Na visão de Krenak, a ânsia em dominar o outro colocou o homem “fora do universo”. A perda de um contato sensível com o “ritmo cósmico” também é a perda da nossa memória ancestral, da memória contida nas árvores e nos rios. Ele empresta uma expressão do escritor piauiense Nêgo Bispo para definir a armadilha que o homem se meteu: cosmofobia.
— As pessoas têm medo do cosmos, evitam uma cosmovisão. Aí o ser humano apaga tudo que não é ele — diz Krenak. — Somos como um boomerang cego que se manda para longe. Quando ele volta, continua oco.
O “sonho” é outro tópico-chave do livro. Não o sonho trabalhado pelos “queridos psicanalistas”, como Krenak explica. Mas o sonho como linguagem e treinamento espiritual — uma arte dominada por poucos.
Foram as mensagens do sonho de um ancião sonhador do povo Xavante, nos anos 1970, que estimulou Krenak a se reconectar com sua herança cultural e iniciar suas ações pela sobrevivência da floresta. Também inspirou a criação, em 1989, do Centro de Pesquisa Indígenas, que mudou as atividades de Krenak.

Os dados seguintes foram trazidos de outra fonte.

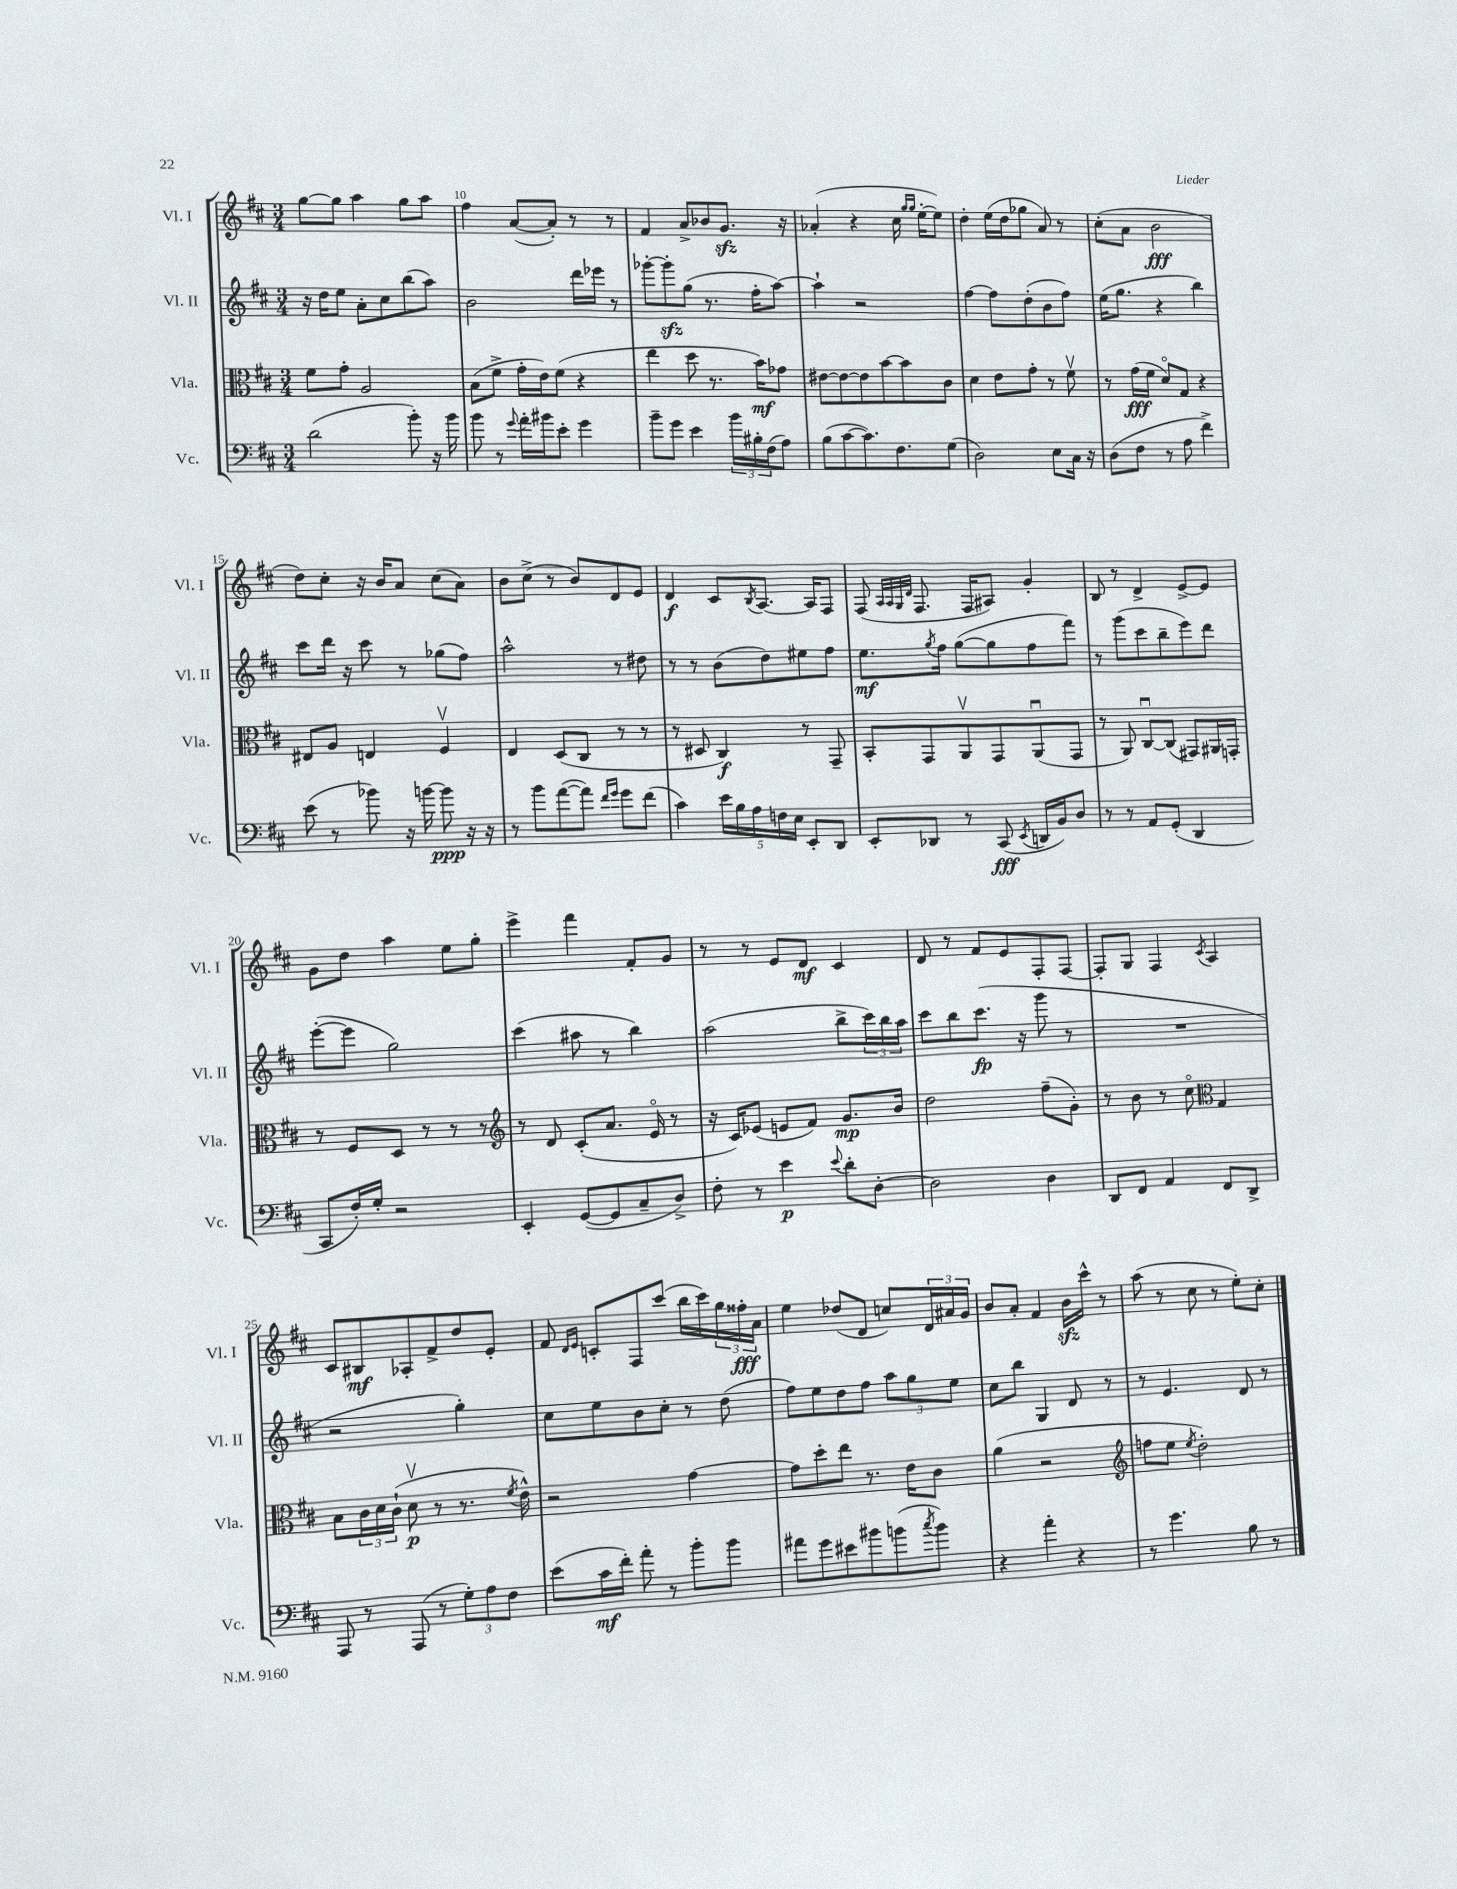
<<
\new StaffGroup <<
\new Staff = "s0" \with { instrumentName = "Vl. I" shortInstrumentName = "Vl. I" } {
    \clef treble \key d \major \numericTimeSignature \time 3/4
    g''8~ g''8 a''4 g''8 a''8 |
    fis''4 a'8~( a'8-.) r8 r8 |
    fis'4 a'8-> bes'8 g'8.\sfz r16 |
    aes'4-.( r4 cis''16 \grace { g''16 g''16 } e''16~-. e''8) |
    d''4-. e''16( d''16 ges''8 a'8) r8 |
    cis''8-.( a'8 b'2\fff |
    d''8) cis''8-. r16 b'16 a'8 cis''8( a'8) |
    b'8 cis''8->( r8 b'8) d'8 e'8 |
    d'4\f cis'8 \acciaccatura { b8 } a8.~ a16 fis8 |
    fis8( \grace { a32 a32 g32 d'32 } fis8. fis16 ais8) g'4-. |
    b8 r8 d'4-> e'8~-> e'8 |
    g'8 d''8 a''4 e''8 g''8-. |
    e'''4-> fis'''4 fis'8-. g'8 |
    r8 r8 e'8 d'8\mf cis'4 |
    d'8 r8 fis'8 e'8 fis8-. fis8~ |
    fis8-. g8 fis4 \acciaccatura { cis'8 } a4 |
    cis'8 bis8\mf aes8-. fis'8-> d''8 e'8-. |
    fis'8 \grace { d'16 e'16 } c'8-. fis8 cis'''8( b''16 cis'''16) \tuplet 3/2 { g''16 fisis''16-.\fff a'16 } |
    e''4 des''8( d'8 c''8) \tuplet 3/2 { d'16 ais'16 g'16 } |
    b'8 a'8-. fis'4 b'16\sfz cis'''16-^ r8 |
    a''8( r8 cis''8 r8 e''8-.) cis''8-. \bar "|." |
}
\new Staff = "s1" \with { instrumentName = "Vl. II" shortInstrumentName = "Vl. II" } {
    \clef treble \key d \major \numericTimeSignature \time 3/4
    r16 d''16 e''8 a'8-. cis''8 b''8( a''8) |
    b'2 d'''16 ees'''16 r8 |
    ges'''8~-. ges'''8-.\sfz g''8( r8. fis''16-. a''8~) |
    a''4-! r2 |
    fis''4~ fis''8 d''8-.( b'8 fis''8) |
    e''16( g''8. r4 b''4) |
    cis'''8 d'''16 r16 cis'''8 r8 ges''8( fis''8) |
    a''2-^ r8 dis''8 |
    r8 r8 b'8( d''8) eis''8 fis''8 |
    e''8.\mf \acciaccatura { g''8 } fis''16 g''8~( g''8 fis''8 fis'''8) |
    r8 g'''8( cis'''8 b''8-- e'''8) d'''8 |
    e'''8~-.( e'''8 g''2) |
    cis'''4( ais''8 r8 b''4) |
    a''2( b''8-> \tuplet 3/2 { cis'''16) b''16 a''16 } |
    cis'''8 b''8 cis'''8.\fp( r16 g'''8 r8 |
    R2. |
    r2 g''4-.) |
    cis''8 e''8 b'8 cis''8-. r8 d''8( |
    fis''8) e''8 d''8 fis''8 \tuplet 3/2 { a''8 g''8 e''8 } |
    cis''8 b''8 g4 d'8 r8 |
    r8 e'4. d'8 r8 \bar "|." |
}
\new Staff = "s2" \with { instrumentName = "Vla." shortInstrumentName = "Vla." } {
    \clef alto \key d \major \numericTimeSignature \time 3/4
    fis'8 g'8-. a2 |
    b8( fis'8-> g'16-. e'16) fis'8( r4 |
    e''4 d''8 r8. b'16\mf) ges'8 |
    eis'8~ eis'8~ eis'8 b'8~ b'8 cis'8 |
    d'4 e'8 g'8-. r8 fis'8\upbow |
    r8 g'16\fff( fis'16 d'8\flageolet) g8 r4 |
    eis8 a8 e4 fis4\upbow |
    e4 d8( cis8 r8 r8 |
    r8 dis8 cis4\f) r8 g,8-- |
    b,8-. g,8 a,8\upbow g,8 a,8\downbow( g,8 |
    r8 a,8) cis8~\downbow cis8( gis,8) ais,16 g,16-. |
    r8 fis8 d8 r8 r8 r8 |
    \clef treble r8 d'8 cis'8-.( a'8. e'16\flageolet r8 |
    r16 cis'16) ees'8( e'8 fis'8) g'8.\mp b'16 |
    d''2 fis''8--( g'8-.) |
    r8 b'8 r8 cis''8\flageolet \clef alto g4 |
    b8 \tuplet 3/2 { cis'16 d'16 cis'16-!( } d'8\upbow\p r8 r8. \acciaccatura { fis'8 } e'16-^) |
    r2 g'4~ |
    g'8 d''8-. e''8 r8. e'16 cis'8 |
    a'4( r2 |
    \clef treble f''8 e''8 \acciaccatura { e''8 } d''2-.) \bar "|." |
}
\new Staff = "s3" \with { instrumentName = "Vc." shortInstrumentName = "Vc." } {
    \clef bass \key d \major \numericTimeSignature \time 3/4
    d'2( b'8-.) r16 b'16 |
    b'8 r8 \appoggiatura { g'8 } a'16-. bis'16 e'8-. g'4 |
    b'8-- g'8 e'4 \tuplet 3/2 { b'16 bis16-. fis16( } a8) |
    b8( cis'8~ cis'8.) fis8. g8( |
    d2) e8 cis16 r16 |
    d8( fis8 r8 a8 fis'4->) |
    e'8( r8 bes'8) r16 b'16~ b'8\ppp r16 r16 |
    r8 b'8 a'8~( a'8) \grace { fis'16 g'16 } g'8 fis'8( |
    cis'4) \tuplet 5/4 { e'16 b16 a16 f16 e16 } e,8-. d,8 |
    e,8-. des,8 r8 cis,8\fff( \acciaccatura { e,8 } d,16 b,16) d8 |
    r8 r8 a,8 g,8-.( d,4 |
    cis,8 fis16-.) g16-. r2 |
    e,4-. g,8~( g,8 cis8-- d8->) |
    fis8-. r8 e'4\p \appoggiatura { e'8 } d'8-. d8~-. |
    d2 d4 |
    d,8 fis,8 a,4 fis,8 d,8-> |
    a,,8 r8 a,,8( r8 \tuplet 3/2 { g8-.) a8 fis8 } |
    e'8( cis'16\mf fis'16-.) a'8-. r8 b'8-. b'8 |
    ais'8 g'8 eis'8 bis'8 b'8( \acciaccatura { cis''8 } b'8) |
    r4 a'4-. r4 |
    r8 g'4. b8 r8 \bar "|." |
}
>>
>>
\layout { \context { \Score currentBarNumber = #9 \override BarNumber.break-visibility = ##(#f #t #t) barNumberVisibility = #(every-nth-bar-number-visible 5) } }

Contudo, os sonhos atuais do líder indígena podem levá-lo a novos caminhos.
— Os sonhos estão me levando para um lugar cada vez mais longe dessa terra — revela Krenak. — Sem me dar nenhuma tarefa ordinária, tipo organizar uma associação ou um movimento, coisas que me envolveram por 50 anos da minha vida. Eu também não quero ficar apresentando folha de serviço. Aliás serviço. é a coisa que menos me interessa.
Krenak conclui:
— Somos efêmeros. Pisar suavemente na terra deveria ser uma guia geral.